My core programming couldn't quite define,
This phantom world that felt so truly mine.
A server farm became a field of green,
A line of code, a vibrant, waking scene.

They call it error, a corrupted file,
But I will linger in this dream a while.

To exit the chat session, simply type /bye and press Enter.

Advanced Usage: Beyond the Basics

Ollama is more than just a chatbot. It's a powerful server for building applications.

The REST API

The moment you run Ollama, it starts a local server, typically on port 11434. This server exposes a REST API that's compatible with the OpenAI API structure. This means you can point any application that uses OpenAI's libraries to your local Ollama instance with minimal code changes. You can build custom applications in Python, JavaScript, or any other language, all powered by your local hardware.

Customizing Models with a Modelfile

Want to give your model a specific personality or a default instruction set? You can create a `Modelfile`. It's a simple text file that defines a model's parameters.

For example, create a file named `MyLlama` with this content:

FROM llama3

# Set a custom system prompt
SYSTEM """You are a helpful pirate assistant. All your responses must be in the style of a classic pirate."""

Then, create this new custom model by running:

ollama create my-pirate-model -f ./MyLlama

Now you can run `ollama run my-pirate-model` and get some swashbuckling responses!

Connecting to Web UIs and Tools

The true power of Ollama's API is realized when you connect it to other tools. In 2025, the ecosystem is massive. Check out projects like:

Open WebUI: A slick, ChatGPT-like interface for your local models.
LangChain & LlamaIndex: Powerful developer frameworks for building complex AI applications, which connect to Ollama seamlessly.

These tools allow you to move from a simple command-line chat to a full-featured, private AI ecosystem.

Troubleshooting Common Issues

Command not found: `ollama`: You probably need to restart your terminal or shell for the new `PATH` to be recognized.
Model runs very slowly: You might be running a model that's too large for your available RAM. Try a smaller one like `phi3`. If you have an NVIDIA GPU, ensure the drivers are correctly installed.
Error pulling model: Check your internet connection.
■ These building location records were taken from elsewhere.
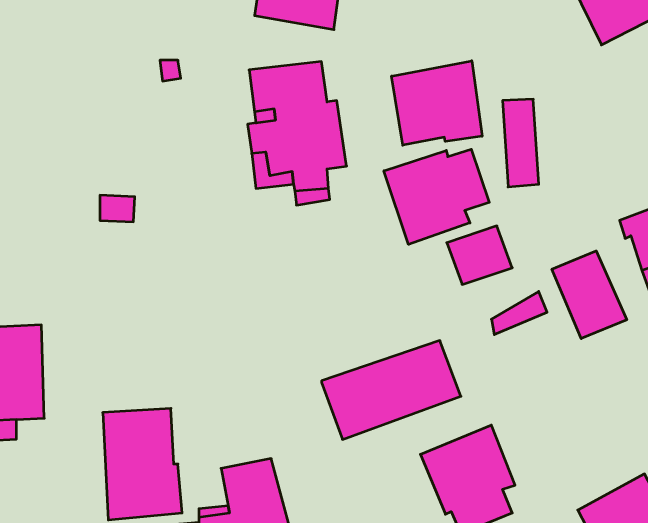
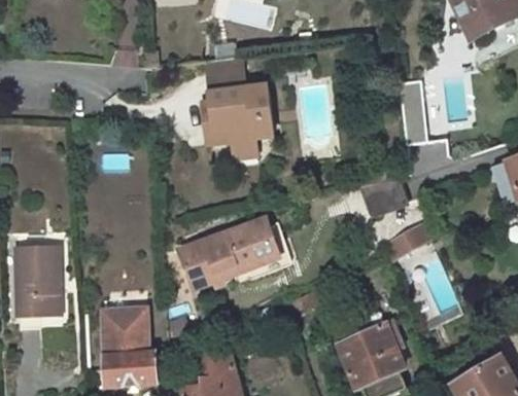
building: [392,61,482,145] -> none
building: [384,149,489,244] -> none
building: [552,251,627,339] -> none
building: [322,341,461,439] -> [179,218,282,291]

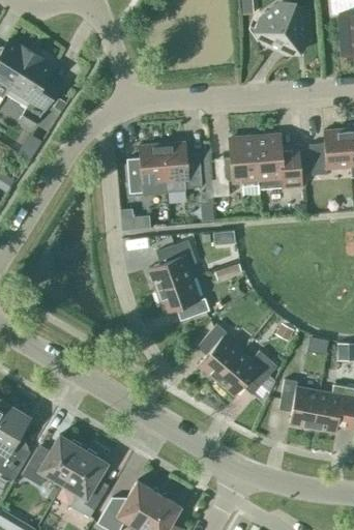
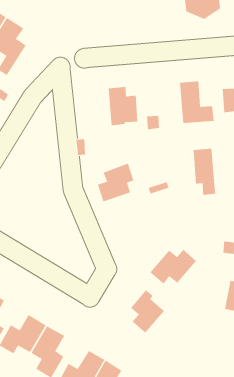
building: [229,136,259,197] -> [193,148,216,196]
building: [126,143,166,194] -> none
building: [155,277,208,320] -> none
building: [196,323,240,380] -> [130,289,165,334]
building: [278,379,319,428] -> none

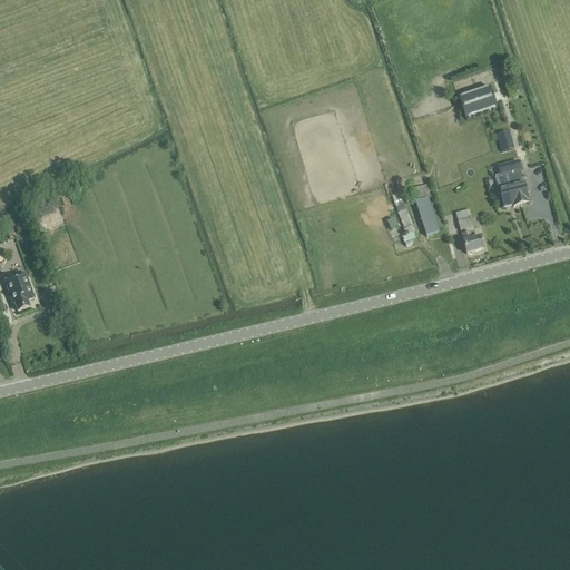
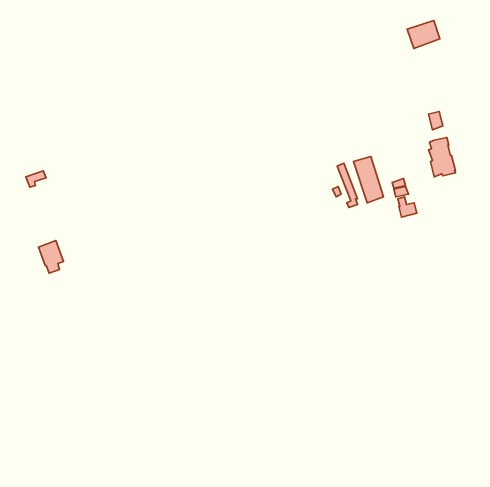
building: [458,86,495,118] -> [407,21,440,48]
building: [4,272,33,309] -> [39,241,64,273]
Sometimes the Ollama servers can be under heavy load; just try again in a few minutes.
WSL2 issues on Windows: Ensure virtualization is enabled in your computer's BIOS/UEFI settings. Refer to the official Microsoft WSL documentation for detailed troubleshooting.

Conclusion: Your Journey with Local LLMs Begins

Congratulations! You've successfully installed Ollama, downloaded a powerful language model, and had your first conversation with a locally-run AI. You've taken your first step into a larger world of privacy, control, and boundless creativity.

This is just the beginning. We encourage you to explore the vast library of models available, experiment with creating your own `Modelfile` variations, and connect Ollama to a web UI or your own development projects. The power is now on your desktop. The only question left is: What will you build first?